Friday, August 30, 2013
Patagonia Lake & San Rafael Grasslands
The awesome show from the Blue-footed Booby was not the only show in town on this day. Tommy, Muriel and I also got photos of a lot of other great birds and some other critters as well. On the road into Patagonia Lake, we stopped along the road and got to see and hear, both Botteri's and Cassin's Sparrows. What was odd, was the fact that the Botteri's Sparrows seemed to favor one side of the road and the Cassin's Sparrows favored the other side. I have seen Botteri's Sparrow before but have never gotten very good photos. The Cassin's Sparrow was a new life bird for me and they we performing their skylarking displays which was really cool to watch how they would flutter up into the air about 10 to 15 feet and then glide down into the grass and then disappear. They were singing all the while. The Botteri's Sparrow has a song a bit similar to the Black-chinned Sparrow, but totally different in appearance. Both birds are little brown birds that are fairly drab in appearance, still great birds to add to one's bird list.
Botteri's Sparrow, juvenile below and adult above
And while we are looking at little brown birds, another sparrow species was quite plentiful near the far western part of the lake; the Rufous-winged Sparrow. A little more distinctive than the first 2 species, but one that can only be found in the United States in southern Arizona as a regular breeder.
While we were waiting for the Booby to return to the dock area, we also had a fly-by of a Black Vulture. Not a rare bird by any means, but definitely not as common as the Turkey Vulture. This was the first time I was able to capture photos of one in flight. They are definitely much different in appearance and structure than a Turkey Vulture and their flight pattern is much different.
While we were at Patagonia Lake, we met Kelly Rishor, another birder that we knew only through Facebook and she joined us as we then headed to the Patagonia Rest Stop and then on to Harshaw Canyon and on up to the San Rafael Grasslands. At the Patagonia Rest Stop we found another specialty bird that is hard to find elsewhere in the United States, the Thick-billed Kingbird. This photo really points out how big and thick that bill is on these birds.
Next area of birding was Harshaw Canyon on our way to the San Rafael Grasslands. This is a great place to find Eastern Bluebirds which is not a bird that too many people are aware even exists in Arizona. The one in Arizona is a subspecies of the more common bird seen in eastern the United States and is much paler in coloration. We had a pair of these birds feeding recently fledged babies and the babies are very different in appearance than the adults.
Eastern Bluebirds, adult and juvenile
Eastern Bluebird, juvenile
Finally we reached the San Rafael Grasslands and with the monsoon rains that have been taking place this summer, the grasslands were plush with vegetation and the Grasshopper Sparrows were in full breeding mode. We saw more of these birds than I have ever seen before; they were lining the fences and were obviously feeding some young in nests that were well concealed in the grass. One of the photos has more than its share of bugs in its beak!
Grasshopper Sparrow, kind of a glutton if you ask me!
After leaving the grasslands, we headed back down Harshaw Canyon and once we reached the paved area of the road, I noticed a rattlesnake in our lane of the road and Muriel drive over it by straddling it with the car. We turned around and went back to check it out and it was totally motionless and we thought it was dead or mortally injured by maybe another vehicle driving over it. Tommy tossed some water on it and it flicked its tongue out, so then we knew it was not dead, but it sure was not disturbed or agitated in any way. I gave it a very gentle nudge with the end of my monopod and it reared up into a striking pose, but still was not agitated and did not use its rattles.
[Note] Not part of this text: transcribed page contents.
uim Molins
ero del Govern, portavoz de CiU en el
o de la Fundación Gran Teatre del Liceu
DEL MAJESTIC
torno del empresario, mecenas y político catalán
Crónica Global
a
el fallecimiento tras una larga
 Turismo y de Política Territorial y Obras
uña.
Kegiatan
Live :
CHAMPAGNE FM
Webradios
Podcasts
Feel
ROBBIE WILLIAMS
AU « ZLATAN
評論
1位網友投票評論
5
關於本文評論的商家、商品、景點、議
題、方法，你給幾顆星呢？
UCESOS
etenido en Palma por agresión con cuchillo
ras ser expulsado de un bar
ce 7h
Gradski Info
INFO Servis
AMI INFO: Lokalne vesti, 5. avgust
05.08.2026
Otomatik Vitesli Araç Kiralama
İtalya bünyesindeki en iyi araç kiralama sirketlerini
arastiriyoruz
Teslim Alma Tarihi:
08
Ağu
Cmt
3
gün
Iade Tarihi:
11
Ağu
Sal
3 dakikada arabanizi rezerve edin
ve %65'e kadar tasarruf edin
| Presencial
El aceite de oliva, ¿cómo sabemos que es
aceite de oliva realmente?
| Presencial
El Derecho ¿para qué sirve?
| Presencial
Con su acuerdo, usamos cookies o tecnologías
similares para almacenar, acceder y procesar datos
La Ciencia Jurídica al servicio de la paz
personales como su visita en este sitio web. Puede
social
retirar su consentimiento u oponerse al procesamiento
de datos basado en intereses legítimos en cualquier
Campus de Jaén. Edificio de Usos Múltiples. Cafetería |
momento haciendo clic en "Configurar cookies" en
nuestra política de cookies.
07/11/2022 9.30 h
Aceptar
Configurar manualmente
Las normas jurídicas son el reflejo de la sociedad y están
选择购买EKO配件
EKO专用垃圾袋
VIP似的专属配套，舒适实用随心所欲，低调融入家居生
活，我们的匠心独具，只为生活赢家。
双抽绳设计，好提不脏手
After watching it and getting photos, I gave it one more gentle nudge and it took off and slithered quite rapidly into the grass on the side of the road. I was concerned that if we left it on the road, the next vehicle to pass by might not have been quite so kind. I prefer to let them live as they were inhabiting in this land long before we came along.
Western Diamond-backed Rattlesnake
Western Diamond-backed Rattlesnake
Western Diamond-backed Rattlesnake, has a few rattles to the tail!
The photos below will show the lushness of the grasslands, plus we have photos of the the foursome. The photos will show that Arizona is not all desert and sand dunes!
San Rafael Grasslands
Muriel, Tommy, and Kelly
Muriel, Tommy, and myself
Have a lot more to share, but am going to create another post to cover some of the other great birds we saw.